I Should be in ChainsKathy Fisher – Fisher experiments with sound – weaving audio, be it live music or ghost voices, in and around her poetry. She is a wordsmith, research lawyer, documentarian, biographer, oral historian and explorer, and always creates with attention to the ear and eye.

Writer’s Quote:Thank you’ is the best prayer that anyone could say. I say that one a lot. Thank you expresses extreme gratitude, humility, understanding.” – Alice Walker, American author (b. 1944)

Writing Tips:  On writing a gratitude journal or keeping a gratitude list (excellent fodder for other writing):

1. Hand-write your gratitude list. The kinesthetic experience of actually writing is valuable for several reasons: First, the physical act helps imprint the feeling of gratitude at the cellular level. Also, since it is a slower process than typing, writing by hand provides more time for contemplation, which makes for a more thoughtful list.

2. Set a realistic goal. Avoid immediate collapse by starting off with a reasonable number of items. If you set out to enumerate some insane number like 50, you’ll end up including stuff that not even the most zealous gratitude junkie would list. Better to limit yourself to one good reason than to dredge up sludge from a too-deep well.
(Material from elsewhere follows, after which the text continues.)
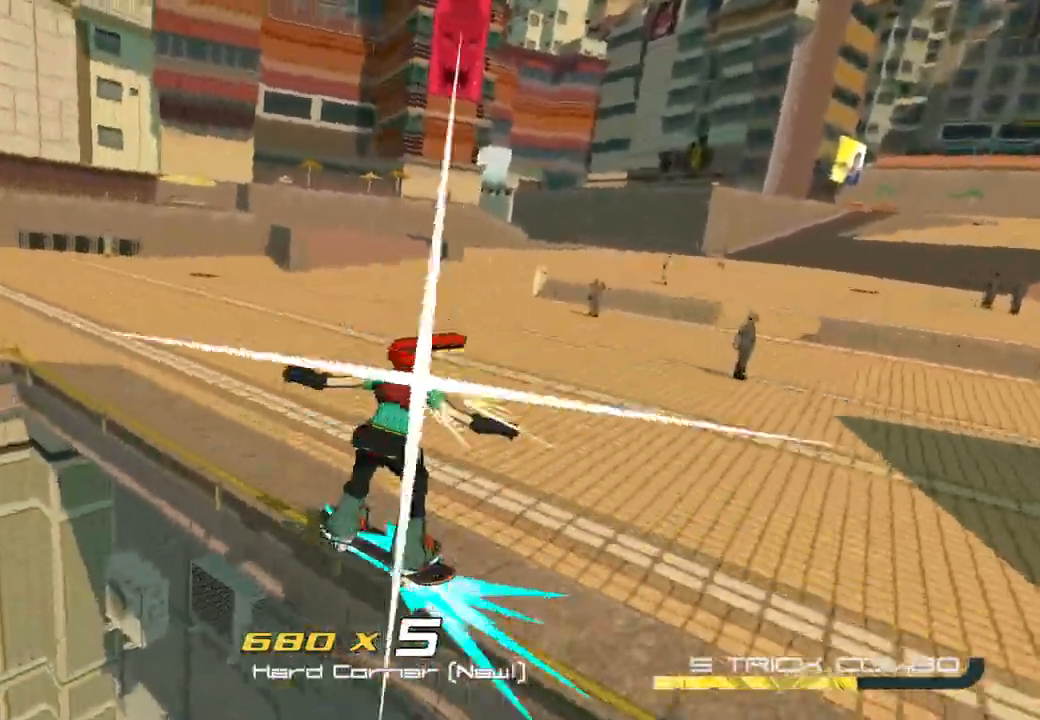
{"buttons": [], "left_stick": "left", "right_stick": "left", "events": [[17, "L2", "up"], [83, "L2", "down"], [183, "L2", "up"], [183, "left_stick", "left"], [450, "right_stick", "left"]]}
3. Fake it, if necessary. Don’t worry about actually feeling grateful for anything, especially if during your formative years you confused gloom with sophistication. Until you are consistently inclined to see the glass as half full, act ‘as if.’ In other words, start by pretending that you are an authentically grateful person and write down what this alter ego is thankful for. If even this feels like too much of a stretch, maybe you’re getting stuck on semantics. Instead of calling yours a gratitude list, title it “Hey, it could be worse” and take it from there.

from Utne

Writing Prompt:  Think about a troublesome person in your life and craft a piece about why you are grateful for that individual.